Nuova interdizione delle spiagge di Bagnoli. Borrelli: “Serve un Intervento immediato per restituire il litorale di Bagnoli ai cittadini”
Brutta sorpresa questa mattina per centinaia di cittadini napoletani e, in particolare, per i residenti dell’area flegrea che si sono recati sul litorale di Bagnoli trovando nuovamente interdette le spiagge comprese tra il Pontile Nord e la concessione Cioffi, inclusa l’area del Lido Comunale Marina di Bagnoli. L’ordinanza emanata dall’Autorità di Sistema Portuale del Mar Tirreno Centrale dispone infatti il divieto di accesso, elioterapia e di ogni attività che comporti il contatto diretto con la sabbia, a seguito delle valutazioni effettuate dall’ASL Napoli 1 Centro sulle indagini microbiologiche eseguite da ARPAC, dalle quali sono emersi parametri microbiologici elevati.
Si tratta della seconda interdizione nel giro di pochi mesi. Le stesse spiagge erano già state chiuse il 22 maggio scorso per gli stessi motivi e riaperte soltanto tra la fine di giugno ed il 5 luglio, dopo la chiusura di tutte le verifiche e gli interventi di manutenzione effettuati. Una nuova chiusura che rischia di compromettere ulteriormente una stagione estiva già fortemente penalizzata e di privare cittadini e famiglie della possibilità di usufruire di uno dei pochi tratti di litorale pubblico presenti in città. L’ordinanza evidenzia inoltre la necessità di individuare con urgenza la fonte della contaminazione e di procedere al ripristino delle condizioni di salubrità dell’arenile. È proprio su questo aspetto che chiediamo il massimo impegno da parte di tutti gli enti competenti affinché siano rapidamente accertate le cause del fenomeno e adottate le misure necessarie per evitare il ripetersi di situazioni analoghe.

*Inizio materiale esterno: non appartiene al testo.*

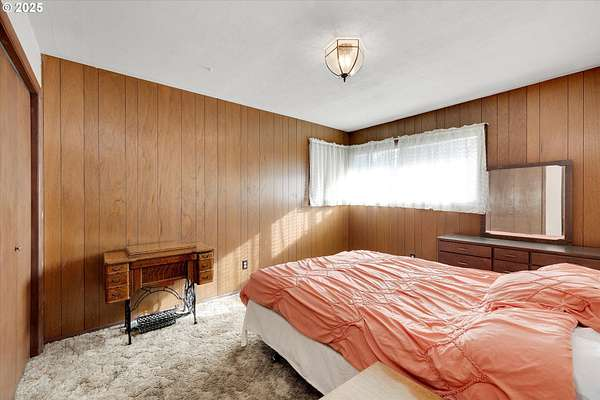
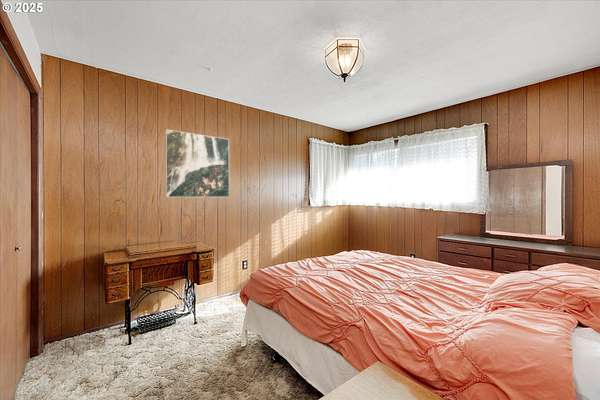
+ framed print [164,128,230,198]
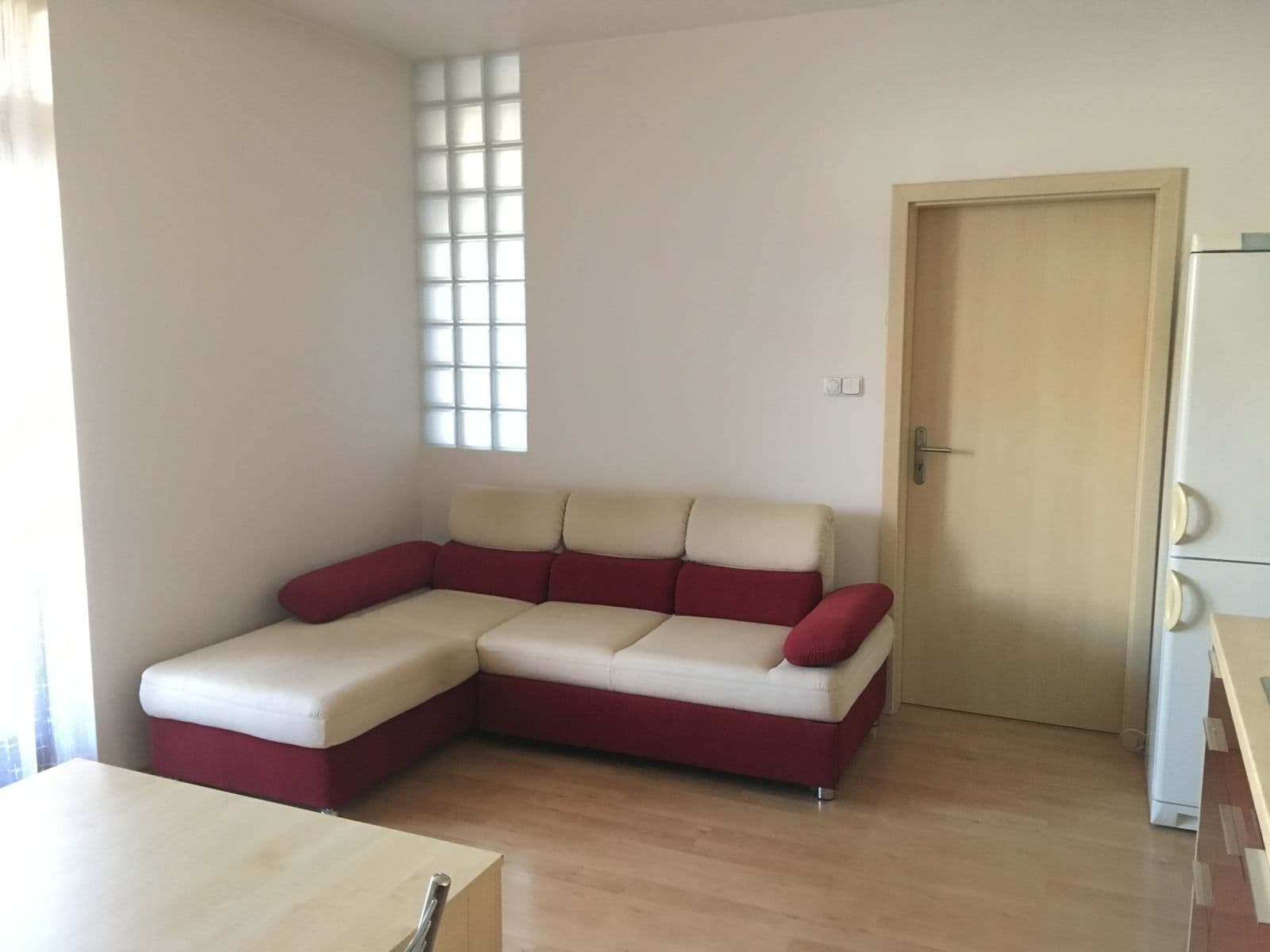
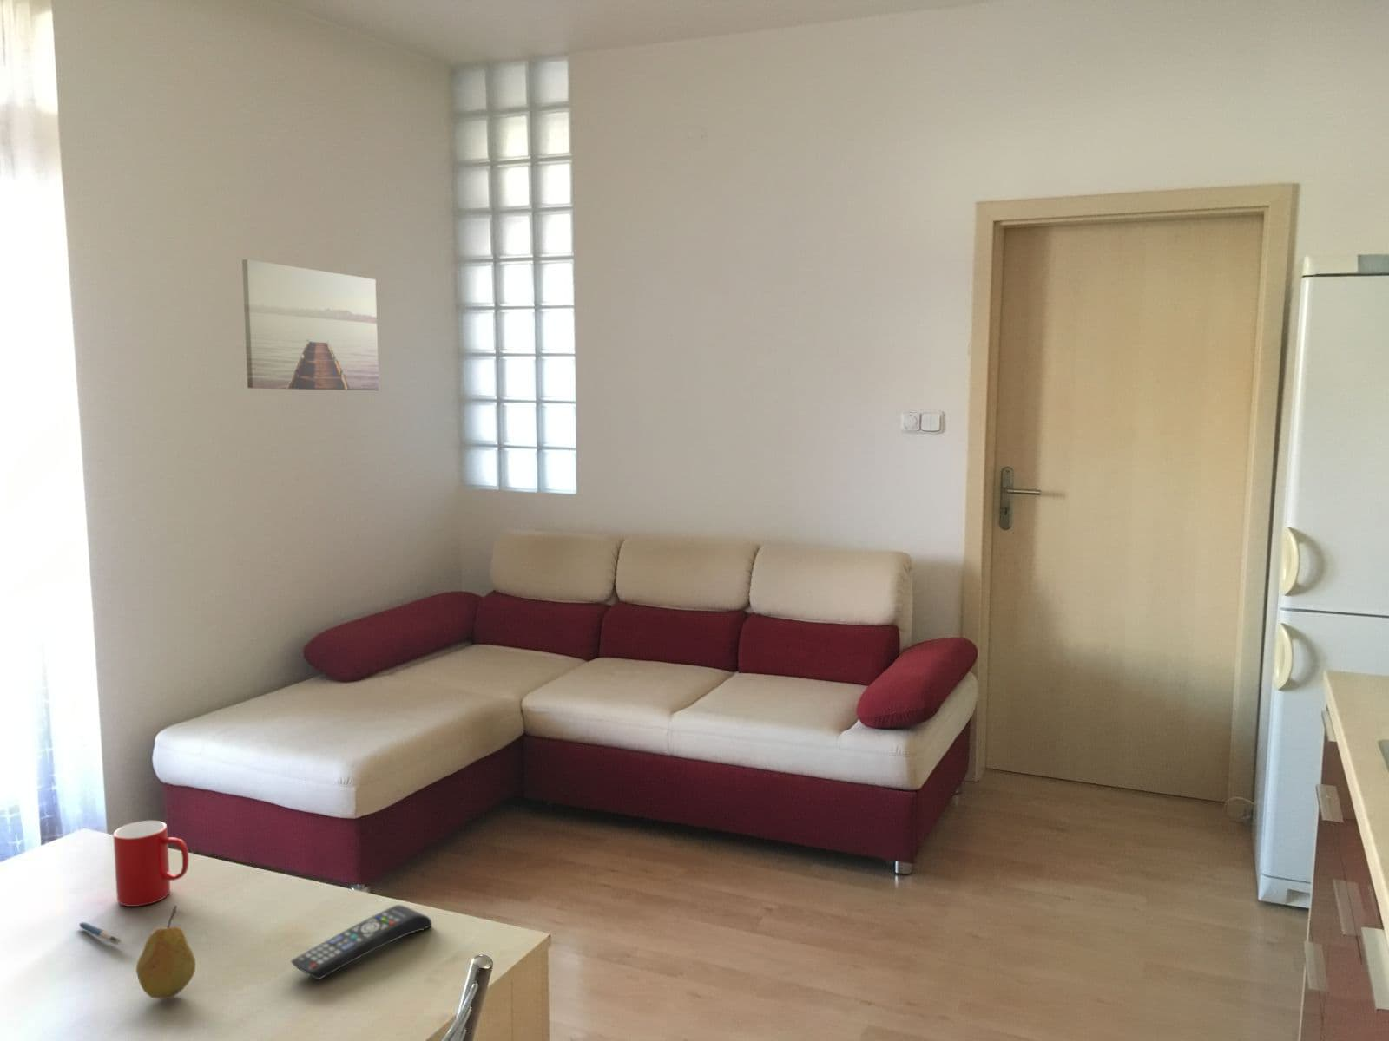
+ wall art [242,258,380,391]
+ cup [113,820,189,908]
+ remote control [290,904,433,980]
+ pen [78,922,122,946]
+ fruit [136,904,196,999]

«È inaccettabile che cittadini e turisti debbano subire per la seconda volta una chiusura improvvisa di uno dei pochi tratti di costa pubblica fruibili della città. Chiediamo che vengano effettuati tutti gli accertamenti necessari nel più breve tempo possibile e che si proceda rapidamente al ripristino delle condizioni che consentano la riapertura e la piena fruizione del litorale, evitando che questa vicenda si trasformi nell’ennesimo colpo per il territorio di Bagnoli», dichiara Francesco Emilio Borrelli, deputato di Alleanza Verdi e Sinistra.

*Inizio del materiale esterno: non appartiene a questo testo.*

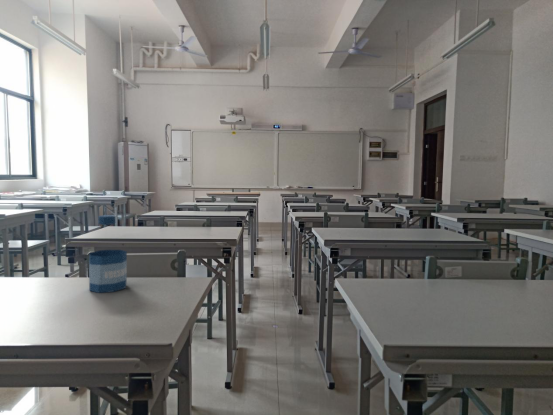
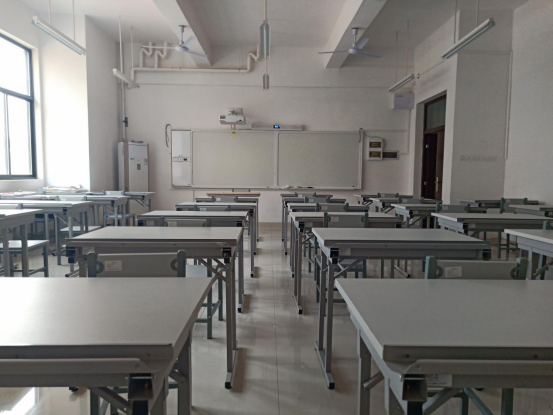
- bottle [88,214,128,294]
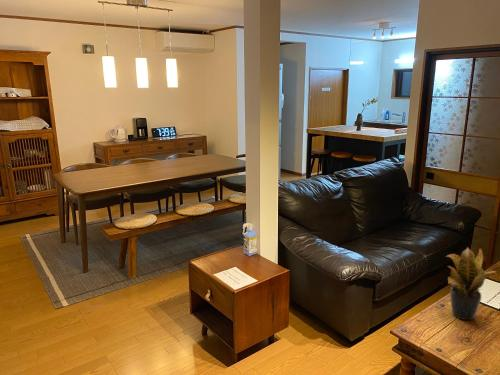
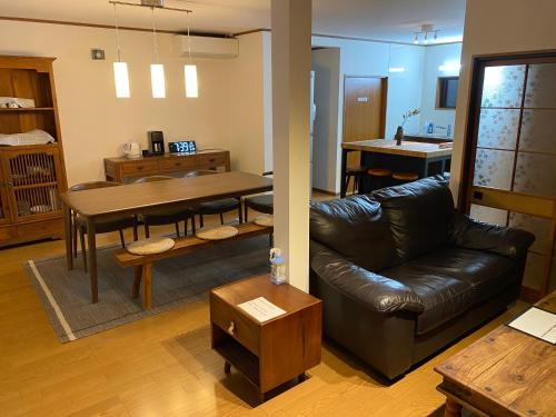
- potted plant [445,246,497,321]
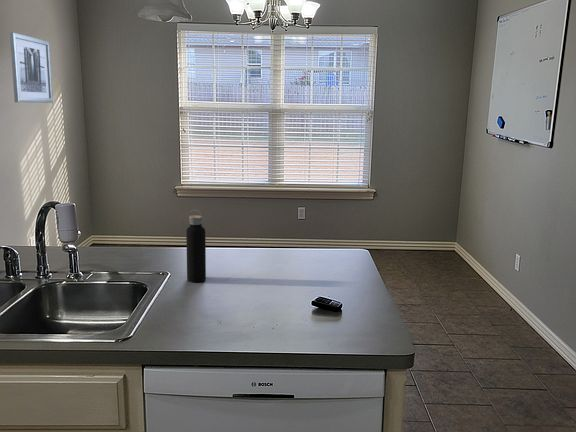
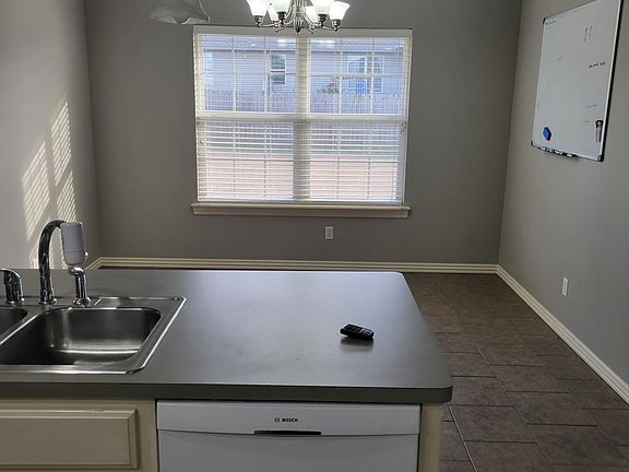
- wall art [9,31,54,104]
- water bottle [185,209,207,283]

«Se, come sembrerebbe emergere dalle prime valutazioni, la contaminazione fosse riconducibile anche alla presenza di escrementi di uccelli marini e altri volatili, sarà necessario individuare soluzioni equilibrate e rispettose dell’ambiente come ad esempio il rafforzamento delle attività di pulizia e di manutenzione della spiaggia, che potrebbe contribuire a ridurre il rischio che il problema si ripresenti», afferma Rosario Pugliese, membro dell’esecutivo di Europa Verde.
«I cittadini hanno diritto ad avere certezze. Dopo mesi di attesa per la riapertura, ritrovarsi nuovamente davanti ai divieti è un duro colpo. Le istituzioni competenti devono agire con tempestività, individuare le cause della contaminazione e mettere in campo tutte le soluzioni necessarie affinché queste spiagge possano essere restituite ai cittadini e rimanere fruibili per tutta l’estate», dichiara Roberto Russo, attivista del territorio.
Borrelli, Pugliese e Russo concludono: «Chiediamo alle autorità competenti di accelerare le analisi e gli interventi necessari per consentire una rapida revoca dell’interdizione e il ripristino della piena fruizione del litorale, accompagnando tali interventi con un piano di prevenzione e manutenzione che elimini le cause delle ripetute contaminazioni e garantisca ai cittadini la possibilità di vivere la spiaggia di Bagnoli in sicurezza e continuità.»